# YOUR OBJECTIVE
Express the lines of the listing as a JSON array of strings, one string per line with blank lines omitted, starting at the line containing "LES RISQUES D’UN" and ending after the line containing "un risque de débordement de la fosse". Include no other lines.

━━━━━━

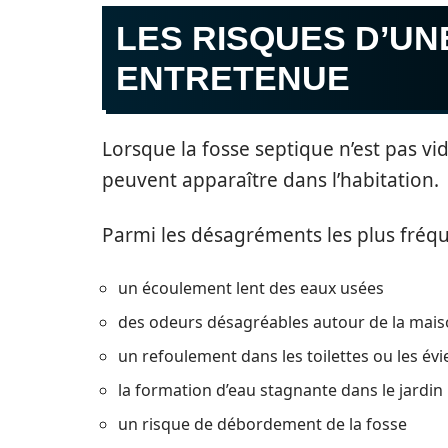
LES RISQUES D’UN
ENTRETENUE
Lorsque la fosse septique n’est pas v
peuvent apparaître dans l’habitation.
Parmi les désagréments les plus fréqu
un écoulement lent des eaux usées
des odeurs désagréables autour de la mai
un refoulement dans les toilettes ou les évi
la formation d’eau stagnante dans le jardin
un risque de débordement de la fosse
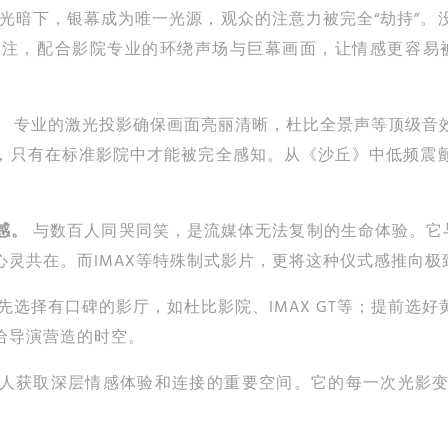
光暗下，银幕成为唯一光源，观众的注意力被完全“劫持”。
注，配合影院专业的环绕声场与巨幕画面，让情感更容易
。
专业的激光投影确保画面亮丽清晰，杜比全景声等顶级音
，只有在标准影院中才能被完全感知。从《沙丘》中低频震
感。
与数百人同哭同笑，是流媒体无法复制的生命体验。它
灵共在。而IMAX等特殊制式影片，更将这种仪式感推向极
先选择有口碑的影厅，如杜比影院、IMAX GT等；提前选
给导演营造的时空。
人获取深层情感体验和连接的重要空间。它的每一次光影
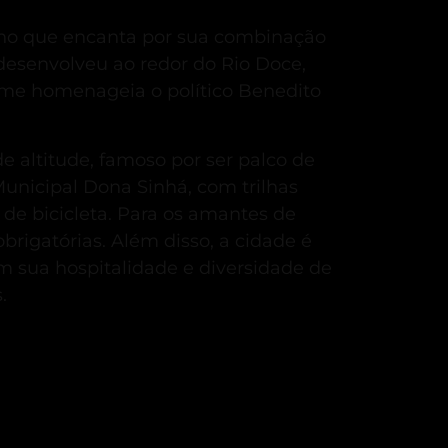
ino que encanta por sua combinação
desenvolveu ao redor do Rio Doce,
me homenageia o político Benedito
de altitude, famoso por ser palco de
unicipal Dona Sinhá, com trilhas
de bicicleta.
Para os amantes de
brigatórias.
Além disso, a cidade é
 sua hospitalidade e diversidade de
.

━━━━━━

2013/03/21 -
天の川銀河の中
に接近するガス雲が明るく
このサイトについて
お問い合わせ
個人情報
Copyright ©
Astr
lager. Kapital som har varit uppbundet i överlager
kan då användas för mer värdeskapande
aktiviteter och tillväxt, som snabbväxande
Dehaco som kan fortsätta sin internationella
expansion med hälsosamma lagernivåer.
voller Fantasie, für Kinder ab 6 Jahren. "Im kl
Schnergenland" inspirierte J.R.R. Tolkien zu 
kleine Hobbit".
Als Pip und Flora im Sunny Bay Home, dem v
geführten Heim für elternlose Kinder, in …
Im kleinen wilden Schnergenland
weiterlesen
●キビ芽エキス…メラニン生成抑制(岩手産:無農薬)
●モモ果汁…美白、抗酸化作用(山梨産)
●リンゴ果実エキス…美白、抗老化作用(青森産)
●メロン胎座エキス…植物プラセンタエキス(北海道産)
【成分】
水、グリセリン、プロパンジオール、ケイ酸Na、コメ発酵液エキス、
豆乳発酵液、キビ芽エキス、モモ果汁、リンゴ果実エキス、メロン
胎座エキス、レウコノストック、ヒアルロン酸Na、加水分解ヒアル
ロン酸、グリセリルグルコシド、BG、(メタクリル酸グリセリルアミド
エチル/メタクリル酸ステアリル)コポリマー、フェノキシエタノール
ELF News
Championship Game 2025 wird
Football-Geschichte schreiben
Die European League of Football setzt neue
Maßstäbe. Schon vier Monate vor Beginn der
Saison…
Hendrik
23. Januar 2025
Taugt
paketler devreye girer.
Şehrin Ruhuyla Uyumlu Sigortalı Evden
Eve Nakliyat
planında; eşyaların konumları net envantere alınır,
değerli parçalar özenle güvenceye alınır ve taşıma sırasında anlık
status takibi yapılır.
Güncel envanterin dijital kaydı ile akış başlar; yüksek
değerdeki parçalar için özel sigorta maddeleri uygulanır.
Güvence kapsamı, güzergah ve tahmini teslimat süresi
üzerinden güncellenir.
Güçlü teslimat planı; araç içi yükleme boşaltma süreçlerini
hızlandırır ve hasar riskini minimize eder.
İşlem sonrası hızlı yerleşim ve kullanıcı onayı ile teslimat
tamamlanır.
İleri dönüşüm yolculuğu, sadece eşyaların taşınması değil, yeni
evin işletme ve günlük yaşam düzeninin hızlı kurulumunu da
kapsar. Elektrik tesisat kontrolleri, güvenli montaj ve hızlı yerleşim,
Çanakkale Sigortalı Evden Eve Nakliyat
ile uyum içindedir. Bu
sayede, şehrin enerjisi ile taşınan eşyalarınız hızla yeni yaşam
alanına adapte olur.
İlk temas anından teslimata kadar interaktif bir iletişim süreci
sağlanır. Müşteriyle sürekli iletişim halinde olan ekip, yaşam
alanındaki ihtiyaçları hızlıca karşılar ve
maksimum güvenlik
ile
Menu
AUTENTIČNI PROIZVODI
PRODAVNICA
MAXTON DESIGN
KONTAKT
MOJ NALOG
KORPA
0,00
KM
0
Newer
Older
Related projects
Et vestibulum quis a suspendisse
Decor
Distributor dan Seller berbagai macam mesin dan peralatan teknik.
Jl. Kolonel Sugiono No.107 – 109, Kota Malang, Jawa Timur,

━━━━━━

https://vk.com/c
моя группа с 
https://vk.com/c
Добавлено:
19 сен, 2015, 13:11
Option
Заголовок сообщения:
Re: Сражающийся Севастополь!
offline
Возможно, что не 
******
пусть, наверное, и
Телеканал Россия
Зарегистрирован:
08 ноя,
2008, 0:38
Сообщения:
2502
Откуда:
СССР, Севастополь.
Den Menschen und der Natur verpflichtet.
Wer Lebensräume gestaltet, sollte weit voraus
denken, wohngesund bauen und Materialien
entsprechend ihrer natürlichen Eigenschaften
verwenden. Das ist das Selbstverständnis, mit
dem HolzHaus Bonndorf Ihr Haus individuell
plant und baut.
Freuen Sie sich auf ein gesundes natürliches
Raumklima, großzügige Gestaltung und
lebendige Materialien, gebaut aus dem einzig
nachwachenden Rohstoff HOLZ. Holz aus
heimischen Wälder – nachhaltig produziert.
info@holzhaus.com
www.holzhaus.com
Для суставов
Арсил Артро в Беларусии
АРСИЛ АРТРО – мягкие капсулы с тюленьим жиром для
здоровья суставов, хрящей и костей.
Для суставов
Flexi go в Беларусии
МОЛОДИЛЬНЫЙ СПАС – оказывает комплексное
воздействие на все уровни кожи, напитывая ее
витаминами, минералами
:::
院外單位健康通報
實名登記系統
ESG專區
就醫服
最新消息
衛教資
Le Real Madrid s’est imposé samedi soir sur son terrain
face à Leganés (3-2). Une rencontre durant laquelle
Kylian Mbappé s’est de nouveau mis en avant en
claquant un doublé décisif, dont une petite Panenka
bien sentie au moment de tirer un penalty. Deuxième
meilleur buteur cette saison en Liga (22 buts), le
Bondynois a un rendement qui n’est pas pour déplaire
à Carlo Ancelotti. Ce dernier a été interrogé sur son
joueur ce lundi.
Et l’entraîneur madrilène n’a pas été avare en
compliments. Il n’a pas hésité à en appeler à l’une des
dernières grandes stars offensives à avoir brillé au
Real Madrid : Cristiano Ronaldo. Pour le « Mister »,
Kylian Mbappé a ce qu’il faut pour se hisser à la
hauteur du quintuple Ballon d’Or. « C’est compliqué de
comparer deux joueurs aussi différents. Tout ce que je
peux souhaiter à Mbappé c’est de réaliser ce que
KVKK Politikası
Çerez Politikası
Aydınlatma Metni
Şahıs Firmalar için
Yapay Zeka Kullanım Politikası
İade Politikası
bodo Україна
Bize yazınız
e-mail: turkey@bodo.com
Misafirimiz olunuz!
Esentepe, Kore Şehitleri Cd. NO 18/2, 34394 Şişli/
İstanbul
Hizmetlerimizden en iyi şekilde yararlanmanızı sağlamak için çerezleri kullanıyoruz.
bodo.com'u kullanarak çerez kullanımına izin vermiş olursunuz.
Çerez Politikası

━━━━━━

# WRITTEN RESPONSE
[
  "LES RISQUES D’UN",
  "ENTRETENUE",
  "Lorsque la fosse septique n’est pas v",
  "peuvent apparaître dans l’habitation.",
  "Parmi les désagréments les plus fréqu",
  "un écoulement lent des eaux usées",
  "des odeurs désagréables autour de la mai",
  "un refoulement dans les toilettes ou les évi",
  "la formation d’eau stagnante dans le jardin",
  "un risque de débordement de la fosse"
]